When to Say ‘Yes,’ When to Say ‘No’

A friend emailed me the other day with the subject line, “Am I Crazy?”

She had been presented with an opportunity to take on another project that would come on the heels of another project for which she had also volunteered. She does have mad organizational skills, but I suspect that when she asked the question, she had some doubts as to whether she could do it all.

I couldn’t answer the question for her, but I could provide her with a few more questions that if she answered those, she would be able to decide if she should take on the additional project.

The first question I asked her was “Do you want to do it? Why?” Okay, it’s technically two, but sometimes we say yes to things because we are simply flattered to have been asked, and yet we may be too busy for the extra work. Sometimes we say yes because we are caught off guard. Sometimes we say yes because it is something we want to do, but it may not be the right time to do it.

However, if you say yes to the question and have a good reason — or two — then you are one step closer to a final answer of yes.

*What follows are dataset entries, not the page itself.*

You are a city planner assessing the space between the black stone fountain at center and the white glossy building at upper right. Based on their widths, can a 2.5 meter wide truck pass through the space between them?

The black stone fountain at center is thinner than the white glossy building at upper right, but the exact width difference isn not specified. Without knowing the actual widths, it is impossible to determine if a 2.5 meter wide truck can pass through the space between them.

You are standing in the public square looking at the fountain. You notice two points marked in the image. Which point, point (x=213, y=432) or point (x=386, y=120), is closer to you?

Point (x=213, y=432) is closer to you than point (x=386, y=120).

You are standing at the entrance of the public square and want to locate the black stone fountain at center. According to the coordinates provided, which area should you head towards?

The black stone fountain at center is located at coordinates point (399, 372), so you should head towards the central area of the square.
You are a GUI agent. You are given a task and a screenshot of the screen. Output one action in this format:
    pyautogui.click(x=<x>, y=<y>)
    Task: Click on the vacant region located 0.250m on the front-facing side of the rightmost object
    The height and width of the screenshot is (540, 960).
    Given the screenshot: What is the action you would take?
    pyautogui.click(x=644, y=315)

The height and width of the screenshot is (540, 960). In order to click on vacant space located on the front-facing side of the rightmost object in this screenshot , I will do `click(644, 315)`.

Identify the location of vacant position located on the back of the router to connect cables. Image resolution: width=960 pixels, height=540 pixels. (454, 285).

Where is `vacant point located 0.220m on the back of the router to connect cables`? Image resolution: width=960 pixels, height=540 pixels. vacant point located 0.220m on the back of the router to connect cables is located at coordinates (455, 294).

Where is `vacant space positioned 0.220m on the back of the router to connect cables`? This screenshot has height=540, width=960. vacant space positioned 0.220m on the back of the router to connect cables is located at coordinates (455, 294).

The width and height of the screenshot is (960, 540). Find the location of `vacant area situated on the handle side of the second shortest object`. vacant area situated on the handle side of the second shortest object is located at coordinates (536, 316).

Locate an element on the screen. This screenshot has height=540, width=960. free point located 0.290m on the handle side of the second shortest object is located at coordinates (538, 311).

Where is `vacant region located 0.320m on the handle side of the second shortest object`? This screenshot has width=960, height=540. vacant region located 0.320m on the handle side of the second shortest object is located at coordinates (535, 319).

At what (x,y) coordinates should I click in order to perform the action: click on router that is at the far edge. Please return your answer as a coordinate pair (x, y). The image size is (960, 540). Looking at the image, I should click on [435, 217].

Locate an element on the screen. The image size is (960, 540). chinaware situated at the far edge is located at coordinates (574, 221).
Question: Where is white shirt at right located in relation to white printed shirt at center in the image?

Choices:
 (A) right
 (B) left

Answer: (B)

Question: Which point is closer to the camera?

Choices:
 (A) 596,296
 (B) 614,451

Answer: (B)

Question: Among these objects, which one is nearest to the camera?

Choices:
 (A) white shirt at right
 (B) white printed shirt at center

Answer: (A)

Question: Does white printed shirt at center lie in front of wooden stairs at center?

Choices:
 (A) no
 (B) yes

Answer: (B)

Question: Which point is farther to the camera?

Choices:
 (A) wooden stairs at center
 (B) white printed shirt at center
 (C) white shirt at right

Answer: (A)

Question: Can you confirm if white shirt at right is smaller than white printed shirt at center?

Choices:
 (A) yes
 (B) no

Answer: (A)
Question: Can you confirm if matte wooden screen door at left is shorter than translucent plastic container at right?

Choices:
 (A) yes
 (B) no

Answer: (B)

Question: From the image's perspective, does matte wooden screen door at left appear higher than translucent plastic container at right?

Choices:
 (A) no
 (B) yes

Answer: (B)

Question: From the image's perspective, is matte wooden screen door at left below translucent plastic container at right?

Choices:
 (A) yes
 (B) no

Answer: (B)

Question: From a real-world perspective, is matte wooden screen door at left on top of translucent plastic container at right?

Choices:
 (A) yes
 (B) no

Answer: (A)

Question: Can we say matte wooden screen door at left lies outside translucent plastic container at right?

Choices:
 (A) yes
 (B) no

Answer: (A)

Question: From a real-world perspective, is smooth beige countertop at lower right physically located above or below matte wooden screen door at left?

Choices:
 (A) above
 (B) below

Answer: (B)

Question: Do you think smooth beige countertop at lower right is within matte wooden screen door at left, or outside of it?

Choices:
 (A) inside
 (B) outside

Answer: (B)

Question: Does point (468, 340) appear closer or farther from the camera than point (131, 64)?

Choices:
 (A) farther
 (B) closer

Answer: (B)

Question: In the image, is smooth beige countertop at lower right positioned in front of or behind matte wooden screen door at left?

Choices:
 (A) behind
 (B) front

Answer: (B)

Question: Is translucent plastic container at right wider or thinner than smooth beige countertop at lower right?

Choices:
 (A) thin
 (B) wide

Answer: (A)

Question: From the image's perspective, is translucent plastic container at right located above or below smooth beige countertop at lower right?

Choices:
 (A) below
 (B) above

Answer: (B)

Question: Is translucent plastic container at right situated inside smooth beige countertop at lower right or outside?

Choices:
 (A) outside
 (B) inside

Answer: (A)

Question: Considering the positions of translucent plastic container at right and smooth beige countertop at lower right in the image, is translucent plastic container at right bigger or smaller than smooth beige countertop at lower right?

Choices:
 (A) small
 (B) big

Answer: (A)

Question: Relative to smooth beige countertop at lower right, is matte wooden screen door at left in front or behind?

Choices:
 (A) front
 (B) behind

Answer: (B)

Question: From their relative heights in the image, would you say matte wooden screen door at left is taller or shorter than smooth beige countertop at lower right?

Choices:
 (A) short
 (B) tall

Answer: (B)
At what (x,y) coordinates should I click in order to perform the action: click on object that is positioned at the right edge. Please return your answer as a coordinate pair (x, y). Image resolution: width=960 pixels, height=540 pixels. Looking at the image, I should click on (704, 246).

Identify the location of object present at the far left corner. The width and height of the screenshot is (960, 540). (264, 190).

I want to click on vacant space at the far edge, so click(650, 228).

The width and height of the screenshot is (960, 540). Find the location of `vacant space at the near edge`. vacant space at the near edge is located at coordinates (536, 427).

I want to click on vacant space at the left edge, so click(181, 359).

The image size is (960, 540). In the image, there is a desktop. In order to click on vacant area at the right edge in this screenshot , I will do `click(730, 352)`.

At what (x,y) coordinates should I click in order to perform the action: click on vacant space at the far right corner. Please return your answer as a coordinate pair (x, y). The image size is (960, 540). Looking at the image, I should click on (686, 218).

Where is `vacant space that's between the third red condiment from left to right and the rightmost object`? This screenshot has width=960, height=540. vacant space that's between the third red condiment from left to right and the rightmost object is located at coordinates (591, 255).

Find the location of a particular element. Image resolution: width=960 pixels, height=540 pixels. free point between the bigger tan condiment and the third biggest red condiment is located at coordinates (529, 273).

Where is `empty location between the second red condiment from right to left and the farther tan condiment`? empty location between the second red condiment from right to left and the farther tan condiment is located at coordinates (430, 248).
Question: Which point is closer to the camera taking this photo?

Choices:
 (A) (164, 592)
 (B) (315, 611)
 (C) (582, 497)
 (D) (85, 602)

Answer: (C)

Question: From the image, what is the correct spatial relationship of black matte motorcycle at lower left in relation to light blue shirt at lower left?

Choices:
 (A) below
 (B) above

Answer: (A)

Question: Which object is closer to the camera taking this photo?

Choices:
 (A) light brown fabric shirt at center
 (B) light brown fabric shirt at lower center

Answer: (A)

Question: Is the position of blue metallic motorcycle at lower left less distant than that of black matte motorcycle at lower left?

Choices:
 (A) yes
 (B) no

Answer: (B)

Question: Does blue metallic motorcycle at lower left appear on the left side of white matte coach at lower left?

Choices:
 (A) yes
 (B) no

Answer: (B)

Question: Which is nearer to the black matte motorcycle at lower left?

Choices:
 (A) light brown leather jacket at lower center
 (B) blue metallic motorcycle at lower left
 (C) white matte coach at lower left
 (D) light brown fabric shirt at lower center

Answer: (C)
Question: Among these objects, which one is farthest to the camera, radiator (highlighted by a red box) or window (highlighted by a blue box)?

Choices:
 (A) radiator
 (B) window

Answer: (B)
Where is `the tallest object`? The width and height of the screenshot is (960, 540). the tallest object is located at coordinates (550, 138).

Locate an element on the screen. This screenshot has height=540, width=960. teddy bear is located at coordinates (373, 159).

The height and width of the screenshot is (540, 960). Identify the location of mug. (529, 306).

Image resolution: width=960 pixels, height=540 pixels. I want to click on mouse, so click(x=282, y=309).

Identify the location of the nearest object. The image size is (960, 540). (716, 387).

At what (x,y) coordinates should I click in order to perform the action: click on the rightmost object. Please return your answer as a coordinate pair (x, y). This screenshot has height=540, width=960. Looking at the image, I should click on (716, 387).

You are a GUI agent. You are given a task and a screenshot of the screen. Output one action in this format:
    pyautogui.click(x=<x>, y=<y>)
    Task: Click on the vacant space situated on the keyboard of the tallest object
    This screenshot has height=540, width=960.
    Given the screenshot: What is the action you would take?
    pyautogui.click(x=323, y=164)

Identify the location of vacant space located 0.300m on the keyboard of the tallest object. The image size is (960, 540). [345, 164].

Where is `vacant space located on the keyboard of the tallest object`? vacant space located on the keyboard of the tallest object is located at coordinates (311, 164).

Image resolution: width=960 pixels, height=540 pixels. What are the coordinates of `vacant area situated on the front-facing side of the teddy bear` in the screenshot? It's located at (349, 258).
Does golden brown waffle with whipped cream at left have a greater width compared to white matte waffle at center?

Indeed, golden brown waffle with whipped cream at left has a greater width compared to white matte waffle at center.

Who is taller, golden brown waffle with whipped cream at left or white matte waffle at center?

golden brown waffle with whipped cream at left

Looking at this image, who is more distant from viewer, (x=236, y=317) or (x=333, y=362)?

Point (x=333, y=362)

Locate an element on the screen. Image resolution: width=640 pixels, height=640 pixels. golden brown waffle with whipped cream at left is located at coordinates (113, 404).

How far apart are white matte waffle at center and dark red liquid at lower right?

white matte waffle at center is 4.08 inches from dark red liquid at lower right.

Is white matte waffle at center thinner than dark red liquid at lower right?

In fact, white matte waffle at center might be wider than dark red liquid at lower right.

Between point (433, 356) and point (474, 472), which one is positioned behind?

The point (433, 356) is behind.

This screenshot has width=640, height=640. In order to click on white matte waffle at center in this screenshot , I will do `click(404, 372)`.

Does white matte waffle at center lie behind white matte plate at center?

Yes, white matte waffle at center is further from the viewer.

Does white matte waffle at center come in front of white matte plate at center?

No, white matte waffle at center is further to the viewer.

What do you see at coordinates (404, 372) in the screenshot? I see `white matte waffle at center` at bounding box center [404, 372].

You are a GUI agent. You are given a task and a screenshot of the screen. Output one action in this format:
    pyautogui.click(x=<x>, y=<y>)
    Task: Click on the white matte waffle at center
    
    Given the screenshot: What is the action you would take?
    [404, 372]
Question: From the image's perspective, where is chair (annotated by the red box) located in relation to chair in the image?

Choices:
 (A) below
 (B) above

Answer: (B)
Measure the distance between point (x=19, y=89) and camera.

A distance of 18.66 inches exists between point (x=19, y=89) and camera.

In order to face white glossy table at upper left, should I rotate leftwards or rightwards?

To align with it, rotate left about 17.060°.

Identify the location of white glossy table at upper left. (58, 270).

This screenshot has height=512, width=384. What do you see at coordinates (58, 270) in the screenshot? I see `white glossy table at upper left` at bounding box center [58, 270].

The next question is “Do you have capacity to do it without impacting your current workload?” This one is critical because if you don’t have the time, then you have your answer, “No.” It doesn’t matter how much you want to do it, how flattered you are or how it fits into your dreams. If you don’t have the capacity, you have to say “no” because otherwise, you won’t perform optimally.

If you have a good reason for doing it and you have capacity to do so, you need to ask yourself “Will my boss support me?” If your boss does not want you to do it — she may know of another assignment she needs to give to you or she’s concerned about you being stretched too thin — then unless you can convince your boss otherwise, you should say no.

The last question, I suggested my friend ask herself was “Will you make others crazy?” I suspect many of us — myself included — have taken on an extra assignment only to talk about it constantly, whine about it or ask others for help. In other words, we bother our colleagues and family. And because they didn’t volunteer for the extra assignment, it’s not fair to them.

I suggested to her that if she could successfully answer these questions, she would have her answer.

How do you know when to say yes and when to say no?

2 thoughts on “When to Say ‘Yes,’ When to Say ‘No’

  1. Liz Bryant says:

    Good advice. I think a lot of us fall into the trap of saying yes because it seems like fun and something we’d like to do without working through the next crucial questions of capacity and bandwidth. Thanks for providing good questions to walk through the process.